Pérez uses data from Cornell University's National Data Archive on Child Abuse and Neglect to study the effects of child welfare policies on youth in foster care systems and the extent to which these policies accomplish their goals without yielding unintended consequences. Recently, he was awarded competitive minority research fellowship at Cornell University to support this research.

According to Pérez, current and former foster youth experience uphill battles in their transition to adulthood, and for youth that age out of foster care, that battle can be tough. Former foster youth face an increased propensity toward homelessness and an inability to complete education or find work.

By age 26, Pérez said, only four percent of foster youth who aged out are likely to earn a four-year degree.

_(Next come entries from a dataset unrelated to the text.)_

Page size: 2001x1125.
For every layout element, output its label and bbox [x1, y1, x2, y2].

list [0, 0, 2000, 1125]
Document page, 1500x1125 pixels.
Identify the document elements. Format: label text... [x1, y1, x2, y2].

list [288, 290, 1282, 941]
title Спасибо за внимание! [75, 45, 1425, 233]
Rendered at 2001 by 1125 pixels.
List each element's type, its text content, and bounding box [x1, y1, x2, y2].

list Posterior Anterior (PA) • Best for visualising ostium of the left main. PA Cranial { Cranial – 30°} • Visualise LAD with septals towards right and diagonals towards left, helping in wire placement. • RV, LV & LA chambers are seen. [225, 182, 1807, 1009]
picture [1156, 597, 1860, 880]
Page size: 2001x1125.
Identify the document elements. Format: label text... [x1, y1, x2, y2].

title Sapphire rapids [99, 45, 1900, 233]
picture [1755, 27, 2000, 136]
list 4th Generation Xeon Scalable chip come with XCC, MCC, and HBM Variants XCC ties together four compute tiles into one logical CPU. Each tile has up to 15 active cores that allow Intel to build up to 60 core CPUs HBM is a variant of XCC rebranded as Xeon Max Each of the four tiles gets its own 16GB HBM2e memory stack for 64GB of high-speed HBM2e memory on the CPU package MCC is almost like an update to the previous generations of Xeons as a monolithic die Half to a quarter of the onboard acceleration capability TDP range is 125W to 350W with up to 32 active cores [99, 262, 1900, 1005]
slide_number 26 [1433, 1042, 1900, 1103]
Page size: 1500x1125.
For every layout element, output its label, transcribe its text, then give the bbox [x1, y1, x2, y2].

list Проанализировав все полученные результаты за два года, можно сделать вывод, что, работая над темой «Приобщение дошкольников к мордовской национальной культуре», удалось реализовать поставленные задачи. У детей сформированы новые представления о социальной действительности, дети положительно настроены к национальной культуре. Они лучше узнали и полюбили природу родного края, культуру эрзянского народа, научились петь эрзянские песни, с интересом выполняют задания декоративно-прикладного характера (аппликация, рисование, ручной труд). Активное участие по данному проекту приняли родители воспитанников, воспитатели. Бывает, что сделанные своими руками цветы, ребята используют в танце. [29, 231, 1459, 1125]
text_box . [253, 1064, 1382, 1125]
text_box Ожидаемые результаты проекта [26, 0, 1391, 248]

For comparison, 36 percent of the general population earned a four-year degree form an institution of higher learning.

“Children who aren’t able to find a stable home while in the child welfare system may not have the skills and support network to become successful citizens,” said Pérez. “School interruption, lack of supportive parenting and lack of educational and support are all factors that can negatively impact a foster youth’s future.”

Pérez is also collaborating with Richard Harris, a professor of Social Work, to better understand the effects of the national independent living services provided under the Chafee Foster Care Independence Program, which was created by the Foster Care Independence Act of 1999.

The program is supposed to offer assistance to help current and former foster care youth achieve self-sufficiency as they transition into adulthood, but Pérez and Harris are finding that it’s not doing as well as it could.

“Despite an investment of $140 million per year since 1999, only a third of all foster care youth are actually receiving the services promised,” said Pérez. These services include but aren’t limited to a guaranteed education, housing, financial management, employment support and counseling.

By combining this study with his child welfare policies research, Pérez and Harris are hoping that their work can address the factors that shape the current utilization of the program’s services.

“I hope that one day, the nation will have a sustainable system in place to assist foster youth in becoming successful and self-sufficient members of society,” said Pérez.